Deep Dive: ETL Patterns — Slowly Changing Dimensions (SCD), handling duplicates, maintaining history.

Deep Dive: Data Pipelines — Orchestration tools (Airflow, dbt), monitoring, alerting, debugging failed runs.


Key Takeaways

ELT (modern) is preferred for big data; ETL (legacy) for controlled transformations.

Idempotency ensures retries produce same result without duplicates.

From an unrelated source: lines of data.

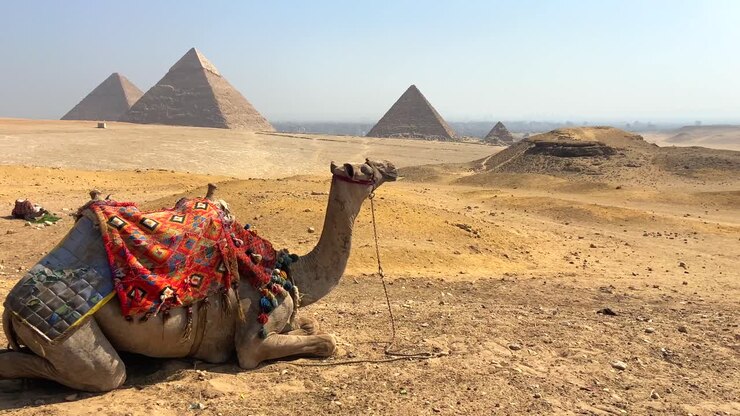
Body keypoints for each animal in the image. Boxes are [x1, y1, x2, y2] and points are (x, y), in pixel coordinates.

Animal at [0, 159, 397, 392]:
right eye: (366, 168)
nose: (390, 166)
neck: (287, 271)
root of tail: (10, 307)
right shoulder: (252, 339)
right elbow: (326, 341)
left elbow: (310, 325)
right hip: (67, 338)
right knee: (103, 373)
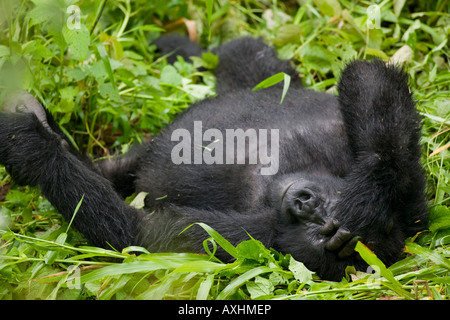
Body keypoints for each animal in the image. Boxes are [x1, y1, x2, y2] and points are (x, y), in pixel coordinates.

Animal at [0, 35, 428, 280]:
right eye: (323, 209)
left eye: (321, 230)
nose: (305, 203)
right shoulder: (399, 178)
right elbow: (369, 84)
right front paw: (367, 196)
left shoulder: (253, 238)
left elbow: (141, 235)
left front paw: (31, 150)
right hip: (270, 83)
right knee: (249, 60)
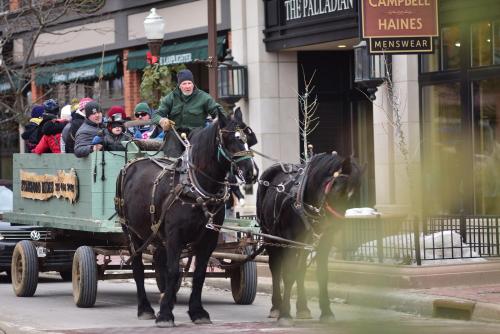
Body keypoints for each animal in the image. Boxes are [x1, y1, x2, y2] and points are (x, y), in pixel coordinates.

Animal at [116, 109, 258, 326]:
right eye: (229, 139)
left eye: (248, 138)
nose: (251, 172)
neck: (194, 185)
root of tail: (132, 163)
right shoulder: (175, 235)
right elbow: (174, 271)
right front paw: (165, 315)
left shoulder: (209, 238)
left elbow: (198, 274)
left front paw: (197, 311)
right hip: (132, 232)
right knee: (138, 267)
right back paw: (145, 308)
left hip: (156, 234)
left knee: (159, 262)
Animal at [258, 153, 360, 324]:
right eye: (336, 189)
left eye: (353, 196)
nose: (336, 225)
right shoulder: (290, 240)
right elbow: (288, 273)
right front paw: (285, 315)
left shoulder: (323, 241)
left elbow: (321, 274)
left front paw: (326, 312)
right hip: (270, 237)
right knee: (276, 268)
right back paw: (276, 307)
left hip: (304, 243)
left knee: (301, 269)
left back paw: (302, 308)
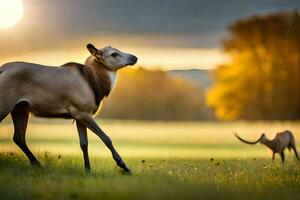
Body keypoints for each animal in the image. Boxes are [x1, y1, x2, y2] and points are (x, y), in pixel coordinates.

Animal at [0, 43, 138, 173]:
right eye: (114, 54)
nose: (134, 57)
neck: (96, 85)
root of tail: (2, 69)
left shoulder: (79, 115)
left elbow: (84, 144)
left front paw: (88, 170)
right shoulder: (83, 112)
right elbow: (106, 138)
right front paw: (124, 166)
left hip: (20, 108)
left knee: (19, 137)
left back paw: (37, 163)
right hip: (6, 103)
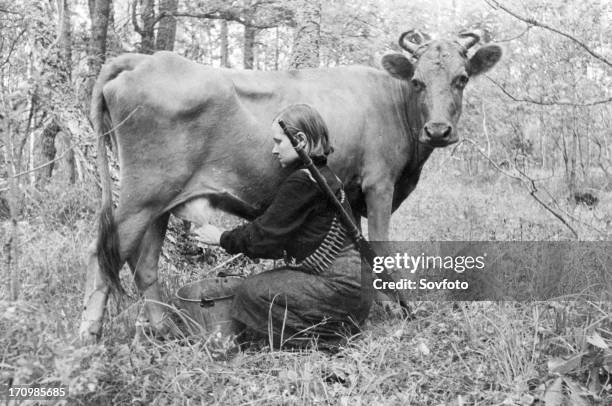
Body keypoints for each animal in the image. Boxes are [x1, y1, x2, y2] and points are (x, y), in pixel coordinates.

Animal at [77, 28, 502, 340]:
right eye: (417, 81)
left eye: (462, 79)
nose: (438, 130)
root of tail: (147, 59)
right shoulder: (380, 184)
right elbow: (381, 247)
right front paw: (392, 308)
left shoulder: (353, 195)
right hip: (141, 196)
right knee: (103, 255)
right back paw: (87, 341)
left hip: (159, 201)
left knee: (144, 263)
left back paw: (165, 330)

Late-arriving data requires either rerun windows, correction tables, or event-time tracking.

Quality gates at each medallion layer prevent garbage-in-garbage-out.

Streaming is faster but operationally complex; batch is simpler and sufficient for most use cases.


Practice Questions

  1. When would you choose ETL over ELT?
  2. How does MERGE statement provide idempotency?
  3. What's the difference between event time and processing time?
  4. How would you handle a fact arriving 10 days late in a daily pipeline?
  5. Design a data quality test for a slowly changing dimension.